Brano di partenza >>
+-------+
L'Inter di Stefano Pioli cade in casa e s'inchina al Napoli di Maurizio Sarri. A un girone di distanza dal roboante 3-0 esibito allo stadio 'San Paolo', il divario tra le due compagini trova la sua seconda certificazione nello spazio di cinque mesi, nell'1-0 rifilato dagli azzurri agli ingenui e malcapitati padroni di casa. José Maria Callejon scarta il regalo di Yuto Nagatomo e firma il trionfo partenopeo a San Siro: una sconfitta che preoccupa i nerazzurri (2 punti nelle ultime 6 partite) e invita il tecnico Pioli ad interrogarsi sui perché di questa debacle casalinga.
Le due formazioni scendono in campo con moduli pressocché speculari: quello nerazzurro è un 4-2-3-1 "schematico", con Joao Mario che agisce sulla trequarti campo avversaria alla stessa altezza degli esterni d'attacco (Eder e Candreva), mentre negli ospiti il tridente Insigne-Mertens-Callejon è sostenuto da un mobile e ubiquo Marek Hamsik, che non agisce da vero trequartista ma garantisce comunque un apporto più offensivo che difensivo. L'incontro del 'Meazza', che vede i ragazzi di Sarri impartire lezioni di gioco ai nerazzurri, viene deciso dai duelli individuali. La squadra ospite risulta complessivamente ben disposta in campo, più altruista e attenta al gioco collettivo rispetto ai rivali meneghini. Ma l'elemento-chiave che determina l'andamento del match è la predominanza tattica dei partenopei negli "uno contro uno". Sono tre i duelli cruciali per l'Inter: uno in difesa (Medel-Mertens), uno a centrocampo (Gagliardini-Hamsik) e uno in attacco (Joao Mario-Diawara). Scontri nei quali i nerazzurri non riescono a fare la differenza. Come nel caso di Gary Medel, che viene catturato dalle trame offensive del Napoli e in difficoltà quando si presenta davanti a sé Dries Mertens. All'attaccante azzurro manca solo il gol, per il resto la sua prova è perfetta: dispensa classe e raffinatezza, con tagli in profondità che colgono di sorpresa il Pitbull e continui tentativi verso la porta avversaria che solo Handanovic e il palo esterno sono in grado di disinnescare. Il belga dialoga a meraviglia con Insigne e s'intende a memoria con il compagno di squadra, ma mentre nel caso dell'ala sinistra su di lui c'è il raddoppio di marcatura (da parte di D'Ambrosio e Candreva), Mertens viene fronteggiato soltanto da Medel che compie una fatica incredibile a contenere le avanzate palla al piede dell'avversario e i suoi insidiosi movimenti senza palla. Emblematica la goffa caduta del cileno in seguito ad un tunnel dello stesso falso nueve napoletano.
+-------+
Compiti da svolgere >>
A – Elenca i duelli individuali che il resoconto di Inter-Napoli indica come cruciali per l'Inter, precisando per ciascuno il reparto in cui si svolge.
B – Scrivi il seguito del resoconto di Inter-Napoli, cominciando dopo la sua ultima frase.

Dati forniti >>
+-------+
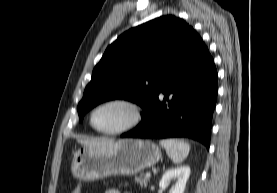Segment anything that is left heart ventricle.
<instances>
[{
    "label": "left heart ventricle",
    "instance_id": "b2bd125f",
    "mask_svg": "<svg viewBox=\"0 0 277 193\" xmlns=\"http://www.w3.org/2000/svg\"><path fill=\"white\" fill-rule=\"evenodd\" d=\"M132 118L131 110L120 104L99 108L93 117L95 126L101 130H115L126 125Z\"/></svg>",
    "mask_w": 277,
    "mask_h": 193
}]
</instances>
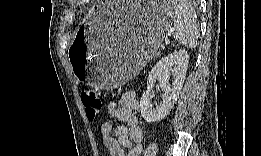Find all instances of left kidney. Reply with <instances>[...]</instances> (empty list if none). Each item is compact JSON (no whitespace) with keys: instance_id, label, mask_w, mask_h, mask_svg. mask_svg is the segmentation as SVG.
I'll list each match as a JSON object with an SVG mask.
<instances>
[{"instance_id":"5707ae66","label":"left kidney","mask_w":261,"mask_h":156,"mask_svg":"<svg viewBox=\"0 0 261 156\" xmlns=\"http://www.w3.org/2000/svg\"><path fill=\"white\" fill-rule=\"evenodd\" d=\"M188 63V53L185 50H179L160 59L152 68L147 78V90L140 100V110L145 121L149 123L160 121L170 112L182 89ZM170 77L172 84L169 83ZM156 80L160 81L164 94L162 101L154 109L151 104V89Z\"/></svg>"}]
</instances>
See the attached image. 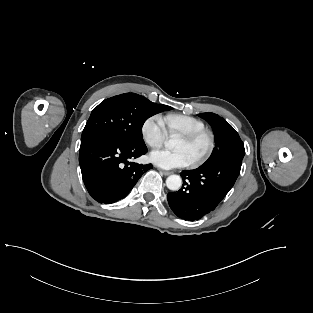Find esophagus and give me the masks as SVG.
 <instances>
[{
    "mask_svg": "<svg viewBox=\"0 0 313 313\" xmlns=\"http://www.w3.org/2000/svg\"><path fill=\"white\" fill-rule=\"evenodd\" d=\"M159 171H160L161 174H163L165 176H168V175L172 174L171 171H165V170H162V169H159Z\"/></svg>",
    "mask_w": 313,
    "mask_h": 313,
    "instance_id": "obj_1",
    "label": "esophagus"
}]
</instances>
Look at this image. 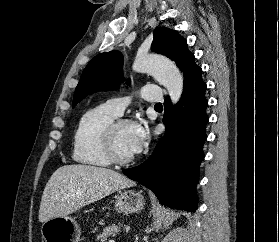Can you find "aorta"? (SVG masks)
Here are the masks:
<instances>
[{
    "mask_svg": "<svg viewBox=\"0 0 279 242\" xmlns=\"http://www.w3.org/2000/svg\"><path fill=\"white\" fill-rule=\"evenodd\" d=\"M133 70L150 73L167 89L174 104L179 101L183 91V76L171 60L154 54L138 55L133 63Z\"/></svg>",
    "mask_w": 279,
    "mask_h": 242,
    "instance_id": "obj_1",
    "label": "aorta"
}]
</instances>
+-------+
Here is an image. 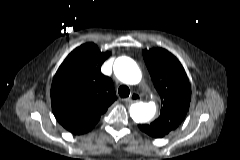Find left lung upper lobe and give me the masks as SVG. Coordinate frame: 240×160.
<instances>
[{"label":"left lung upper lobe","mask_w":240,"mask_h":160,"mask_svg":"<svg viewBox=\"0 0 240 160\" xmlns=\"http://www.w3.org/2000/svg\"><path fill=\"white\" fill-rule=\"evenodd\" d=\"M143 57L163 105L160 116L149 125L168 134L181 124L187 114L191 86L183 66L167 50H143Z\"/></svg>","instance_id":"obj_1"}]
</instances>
+-------+
Risposte all'esercizio >>
A –
Medel-Mertens, in difesa
Gagliardini-Hamsik, a centrocampo
Joao Mario-Diawara, in attacco

B –
Gara difficile anche per Joao Mario, ingabbiato dall'asse Zielinski-Diawara che non gli consente di avere campo libero per lanciare l'azione offensiva dei suoi. È in particolar modo il centrocampista ivoriano, faro del gioco partenopeo, a rendere travagliata la giornata del portoghese: il grande lavoro svolto dall'ex Bologna nella zona nevralgica del gioco limita gli spazi al numero 6 nerazzurro, che gestisce pochi palloni e non li sfrutta neanche a dovere. Mentre l'avversario si dimostra abile nel chiudere le linee di passaggio, recuperando in questo modo diversi palloni che si trasformano in azioni d’attacco per i suoi, Joao Mario viene chiuso e non riesce ad esprimere le proprie potenzialità. Diawara fa il martello, lui recita il ruolo dell'incudine. Non è di certo la sua miglior serata e infatti, dopo neanche un quarto d'ora dall'inizio del secondo tempo, Pioli lo richiama in panchina.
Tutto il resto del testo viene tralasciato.